Distributing functionality across independent systems: What this means is these systems don’t know about each other. There’s a logical construct from Akamai that ties them together, but there’s no way one of the HAProxies knows that there are a hundred other systems like it. So we’re able to spread out our functionality across these systems using this design.
So for almost the first year, we were missing this insight that we get from logging and we had to figure out a way to gain this access. What we wind up doing is employing RabbitMQ, utilizing named pipes, and having a consumer that polled that named pipe constantly, pulled those messages off that named pipe and sent it into an exchange in RabbitMQ. From there we have the flexibility to do whatever we want with that; We can do anything.

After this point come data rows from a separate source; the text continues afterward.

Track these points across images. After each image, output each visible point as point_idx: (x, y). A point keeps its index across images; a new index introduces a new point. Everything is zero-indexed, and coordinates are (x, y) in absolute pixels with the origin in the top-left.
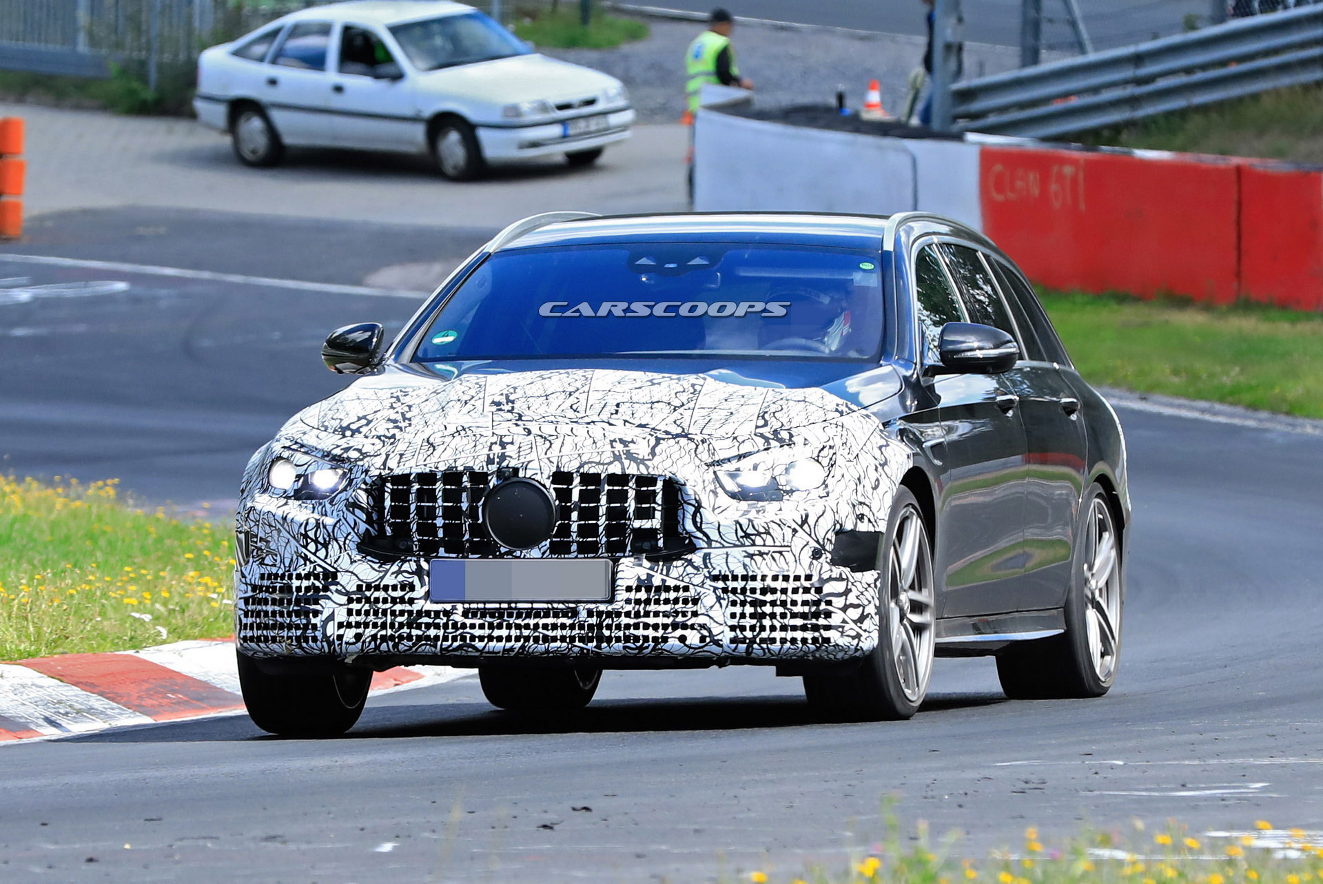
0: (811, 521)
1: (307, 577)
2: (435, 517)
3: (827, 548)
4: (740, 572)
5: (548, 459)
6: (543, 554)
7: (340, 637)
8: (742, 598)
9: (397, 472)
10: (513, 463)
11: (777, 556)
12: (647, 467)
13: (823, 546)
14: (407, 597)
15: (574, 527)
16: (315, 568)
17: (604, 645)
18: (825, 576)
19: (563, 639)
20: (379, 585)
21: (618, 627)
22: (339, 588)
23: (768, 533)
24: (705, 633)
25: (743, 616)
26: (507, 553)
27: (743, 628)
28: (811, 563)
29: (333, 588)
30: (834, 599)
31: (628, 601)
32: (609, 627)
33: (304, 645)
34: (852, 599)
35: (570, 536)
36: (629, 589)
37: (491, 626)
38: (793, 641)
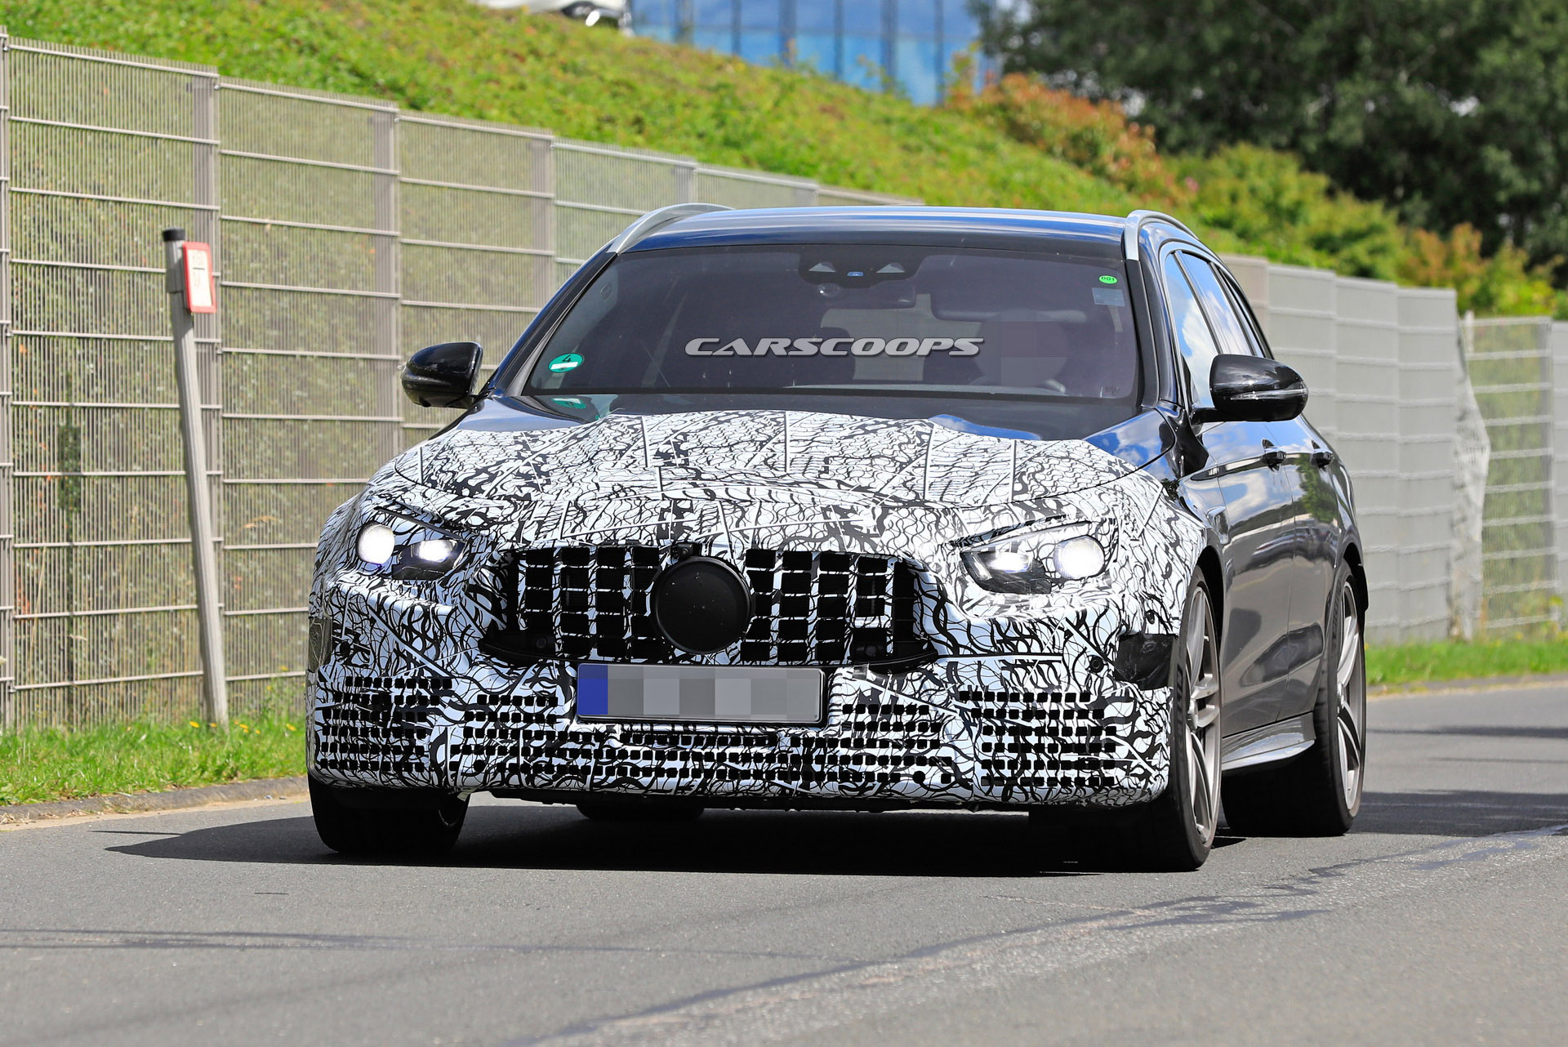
0: (1090, 621)
1: (411, 684)
2: (586, 607)
3: (1110, 657)
4: (996, 687)
5: (741, 532)
6: (732, 659)
7: (455, 766)
8: (999, 723)
9: (536, 545)
10: (694, 537)
11: (1044, 667)
12: (874, 546)
13: (1105, 655)
14: (546, 714)
15: (775, 625)
16: (421, 673)
17: (813, 784)
18: (1107, 694)
19: (757, 774)
20: (509, 696)
21: (833, 760)
22: (455, 699)
23: (1034, 636)
24: (949, 769)
25: (1000, 747)
26: (683, 658)
27: (999, 765)
28: (1089, 678)
29: (446, 699)
30: (1119, 727)
31: (846, 725)
32: (820, 760)
33: (406, 774)
34: (1140, 725)
35: (768, 636)
36: (847, 709)
37: (661, 756)
38: (1066, 781)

Right now we have multiple things happening simply from that one exchange. We store it all in MySQL so that there’s just an overall store of all these messages. We also have another consumer…sorry, it’s a producer that sent it to exchange, excuse my terminology…but we have another consumer that takes that same set of messages and it sends a subset of that to Splunk, like we needed anyway, the warnings, the errors, the things we need to alert on, things of that nature; but just by doing that—once again open source to the rescue—we’re able to solve some of our challenges.
Unified Config doesn’t seem like it would be a challenge right away, until you have enough disparate web applications behind it and you make a change at the wrong level and affect more than one application. We’ve had to be overly diligent about what we add and where we add it; Most things on an application-specific level are added to the backends, but we can’t do that for everything. Certain information, it’s not available at that level, so we’re diligent about when we add it. When a developer group wants to add something to their app, that’s all they see. Why can’t we do that? Well, there are 20 other apps who will tell you why; We’re responsible to make sure that doesn’t happen. Having a unified config has been a challenge in that we’ve often bandied about should we break this out? Should we have different pools? So far, we haven’t had to do it, but it’s caused us to be hyper-vigilant about how we go about things.